News that one of the project’s main funders, Germany’s second-largest bank Commerzbank, has pulled out (according to information obtained by the India office of the environmental NGO Greenpeace) comes as little surprise. Civil society activists say that, unless the government puts pressure on one of the insurance firms it owns, no one will be willing to insure the project either. Against a background of growing unease over nuclear development around the world, India’s ambitious programme may too be starting to unravel.
theenergycollective April 3 2011
A top Indian scientist and government advisor, backed by more than 50 prominent figures, has called for a moratorium on all future nuclear projects following the nuclear crisis in tsunami-hit Japan. Dr. P. Balaram's call marks the first direct appeal from within government circles for a temporary stop to nuclear power plans and production and comes a day after prime minister Manmohan Singh sought more transparency, accountability and transparency from the Indian nuclear establishment. Dr. Balaram’s demand for a moratorium -- stopping nuclear power production for the time being -- is likely to pressure the Indian government because of the strategic positions he holds.
Dr. P. Balaram, director of the prestigious Indian Institute of Science in Bangalore and part of prime minister Manmohan Singh's scientific advisory council, described the events in Japan as "a wake-up call" for India. In an open letter, signed by more than 50 prominent figures, Balaram states:
1. "We strongly believe that India must radically review its nuclear power policy."
2. "Pending the review, there should be a moratorium on all further nuclear activity, and revocation of recent clearances for nuclear projects."
3. The Department of Atomic Energy (DAE) has "cavalierly minimised (the possibility of an accident)... and declared that Indian reactors cannot undergo serious accidents."
4. The Japanese crisis shows "that even in an industrially advanced country, nuclear reactors were vulnerable to catastrophes, in spite of precautions and safety measures."

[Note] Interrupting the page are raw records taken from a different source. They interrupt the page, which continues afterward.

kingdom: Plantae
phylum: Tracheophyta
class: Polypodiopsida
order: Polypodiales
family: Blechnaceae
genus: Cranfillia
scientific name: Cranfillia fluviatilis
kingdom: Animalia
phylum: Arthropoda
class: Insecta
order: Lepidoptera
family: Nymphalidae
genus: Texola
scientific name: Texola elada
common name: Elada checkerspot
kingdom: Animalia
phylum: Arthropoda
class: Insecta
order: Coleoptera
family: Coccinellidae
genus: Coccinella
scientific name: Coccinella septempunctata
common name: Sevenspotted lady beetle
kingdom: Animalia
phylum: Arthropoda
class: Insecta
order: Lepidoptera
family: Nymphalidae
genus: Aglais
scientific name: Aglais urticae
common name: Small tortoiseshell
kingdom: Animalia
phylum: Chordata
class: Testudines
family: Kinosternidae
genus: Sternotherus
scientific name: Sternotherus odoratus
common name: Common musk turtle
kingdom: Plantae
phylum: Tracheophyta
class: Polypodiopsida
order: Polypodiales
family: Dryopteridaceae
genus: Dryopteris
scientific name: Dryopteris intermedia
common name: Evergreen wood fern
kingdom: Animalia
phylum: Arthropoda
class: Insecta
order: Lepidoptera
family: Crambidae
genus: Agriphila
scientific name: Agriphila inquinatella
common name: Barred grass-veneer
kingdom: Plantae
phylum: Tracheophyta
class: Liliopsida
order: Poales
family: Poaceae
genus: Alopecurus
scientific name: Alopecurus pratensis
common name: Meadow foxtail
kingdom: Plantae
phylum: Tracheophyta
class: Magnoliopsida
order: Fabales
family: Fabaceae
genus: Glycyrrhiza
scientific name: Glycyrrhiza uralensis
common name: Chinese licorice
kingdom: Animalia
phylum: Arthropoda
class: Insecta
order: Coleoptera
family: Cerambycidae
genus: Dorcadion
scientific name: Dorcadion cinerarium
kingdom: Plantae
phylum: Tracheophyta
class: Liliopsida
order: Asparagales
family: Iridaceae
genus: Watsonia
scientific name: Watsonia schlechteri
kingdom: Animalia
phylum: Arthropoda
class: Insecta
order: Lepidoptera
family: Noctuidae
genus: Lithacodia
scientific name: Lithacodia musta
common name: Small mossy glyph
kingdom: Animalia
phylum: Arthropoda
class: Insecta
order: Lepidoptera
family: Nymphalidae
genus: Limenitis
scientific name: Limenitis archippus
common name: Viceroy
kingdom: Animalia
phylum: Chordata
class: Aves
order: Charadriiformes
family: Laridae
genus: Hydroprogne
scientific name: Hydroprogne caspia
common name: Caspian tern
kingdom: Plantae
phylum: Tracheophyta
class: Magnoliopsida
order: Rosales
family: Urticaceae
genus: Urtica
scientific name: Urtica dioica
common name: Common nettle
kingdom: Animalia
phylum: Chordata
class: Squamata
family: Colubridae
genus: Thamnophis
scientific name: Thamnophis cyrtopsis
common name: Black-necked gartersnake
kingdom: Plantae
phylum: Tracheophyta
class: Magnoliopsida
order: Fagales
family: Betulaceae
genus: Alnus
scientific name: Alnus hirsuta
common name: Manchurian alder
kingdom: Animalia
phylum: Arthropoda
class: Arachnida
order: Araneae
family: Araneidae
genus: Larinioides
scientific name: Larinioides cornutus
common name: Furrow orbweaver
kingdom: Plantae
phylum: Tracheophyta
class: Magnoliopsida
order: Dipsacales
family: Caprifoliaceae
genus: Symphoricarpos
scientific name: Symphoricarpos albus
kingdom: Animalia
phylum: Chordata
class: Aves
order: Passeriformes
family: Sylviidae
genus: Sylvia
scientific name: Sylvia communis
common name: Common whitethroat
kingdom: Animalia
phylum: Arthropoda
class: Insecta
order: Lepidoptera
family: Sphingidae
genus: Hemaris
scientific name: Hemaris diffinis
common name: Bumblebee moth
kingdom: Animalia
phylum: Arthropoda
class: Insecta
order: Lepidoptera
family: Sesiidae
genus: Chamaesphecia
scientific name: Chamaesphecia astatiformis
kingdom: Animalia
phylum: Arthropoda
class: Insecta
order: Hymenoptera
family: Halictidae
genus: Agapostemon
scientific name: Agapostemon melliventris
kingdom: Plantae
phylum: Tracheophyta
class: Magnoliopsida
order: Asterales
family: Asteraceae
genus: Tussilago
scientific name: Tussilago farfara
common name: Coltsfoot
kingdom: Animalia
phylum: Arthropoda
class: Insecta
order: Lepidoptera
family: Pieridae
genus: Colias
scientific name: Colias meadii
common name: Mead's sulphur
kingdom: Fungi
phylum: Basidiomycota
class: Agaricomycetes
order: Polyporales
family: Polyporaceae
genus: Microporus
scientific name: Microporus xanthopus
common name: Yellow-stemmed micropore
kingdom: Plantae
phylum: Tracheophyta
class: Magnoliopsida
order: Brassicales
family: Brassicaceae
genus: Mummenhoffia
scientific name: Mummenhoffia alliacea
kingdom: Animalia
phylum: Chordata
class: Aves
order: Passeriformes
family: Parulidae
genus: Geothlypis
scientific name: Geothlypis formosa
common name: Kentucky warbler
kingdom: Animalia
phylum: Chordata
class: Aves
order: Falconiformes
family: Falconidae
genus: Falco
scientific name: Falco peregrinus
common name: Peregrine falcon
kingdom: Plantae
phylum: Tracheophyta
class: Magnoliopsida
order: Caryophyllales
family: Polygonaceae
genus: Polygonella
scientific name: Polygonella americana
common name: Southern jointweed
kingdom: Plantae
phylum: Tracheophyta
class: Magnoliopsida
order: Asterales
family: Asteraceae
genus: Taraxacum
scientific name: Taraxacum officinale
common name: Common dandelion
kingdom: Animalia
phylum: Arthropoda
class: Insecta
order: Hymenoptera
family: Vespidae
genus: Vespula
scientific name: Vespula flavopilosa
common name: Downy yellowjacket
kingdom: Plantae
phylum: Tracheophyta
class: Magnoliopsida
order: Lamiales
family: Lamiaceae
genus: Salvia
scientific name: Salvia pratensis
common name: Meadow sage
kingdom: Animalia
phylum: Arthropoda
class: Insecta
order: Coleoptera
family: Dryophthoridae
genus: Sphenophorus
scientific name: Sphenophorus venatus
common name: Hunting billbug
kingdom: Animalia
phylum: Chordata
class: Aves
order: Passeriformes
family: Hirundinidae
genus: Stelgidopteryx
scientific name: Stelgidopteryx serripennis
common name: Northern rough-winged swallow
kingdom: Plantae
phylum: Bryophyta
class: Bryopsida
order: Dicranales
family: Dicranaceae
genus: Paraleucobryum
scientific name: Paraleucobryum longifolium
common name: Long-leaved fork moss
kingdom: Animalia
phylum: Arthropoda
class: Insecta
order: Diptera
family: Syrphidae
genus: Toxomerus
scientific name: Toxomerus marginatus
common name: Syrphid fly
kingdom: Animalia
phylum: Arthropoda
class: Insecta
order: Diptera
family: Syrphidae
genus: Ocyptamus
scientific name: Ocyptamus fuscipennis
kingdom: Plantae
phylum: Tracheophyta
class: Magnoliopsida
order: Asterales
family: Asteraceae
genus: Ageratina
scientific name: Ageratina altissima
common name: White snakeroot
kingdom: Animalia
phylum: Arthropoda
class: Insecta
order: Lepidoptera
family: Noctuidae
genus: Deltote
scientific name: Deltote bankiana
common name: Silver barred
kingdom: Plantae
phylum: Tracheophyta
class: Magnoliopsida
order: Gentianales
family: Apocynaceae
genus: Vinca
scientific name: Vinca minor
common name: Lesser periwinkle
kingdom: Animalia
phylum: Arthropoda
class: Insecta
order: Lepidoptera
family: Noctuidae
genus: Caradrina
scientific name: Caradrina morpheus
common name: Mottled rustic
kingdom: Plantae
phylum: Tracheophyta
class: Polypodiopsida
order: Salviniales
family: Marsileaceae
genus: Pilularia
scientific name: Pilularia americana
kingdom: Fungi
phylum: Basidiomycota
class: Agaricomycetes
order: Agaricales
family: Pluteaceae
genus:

5. The letter urges the Indian government to conduct an independent and transparent safety audit of its nuclear facilities.
"In the light of what has happened in Japan.... we strongly believe that India must radically review its nuclear power policy for appropriateness, safety, costs, and public acceptance, and undertake an independent, transparent safety audit of all its nuclear facilities, which involves non-DAE experts and civil society organisations. Pending the review, there should be a moratorium on all further nuclear activity, and revocation of recent clearances for nuclear projects," said Dr Balaram. He said he agreed to be a co-signatory to a key petition seeking a nuclear moratorium because many of India's proposed nuclear plants were likely to come up in populated and ecologically sensitive areas.
The Japanese crisis has fuelled opposition in India to the construction of what would be one of the world's largest nuclear power plants in a seismically-sensitive region of Maharashtra state, with six reactors providing 9,600 megawatts of combined power. French company Areva has signed a 9.3-billion-dollar framework deal to supply the first two of Jaitapur's third-generation pressurised water reactors, with the nuclear plant scheduled to begin producing power in 2018.
Are India and Germany beginning to show the way for other democracies around the world? The nuclear moratorium issue appears to be fast becoming the clarion call of our times.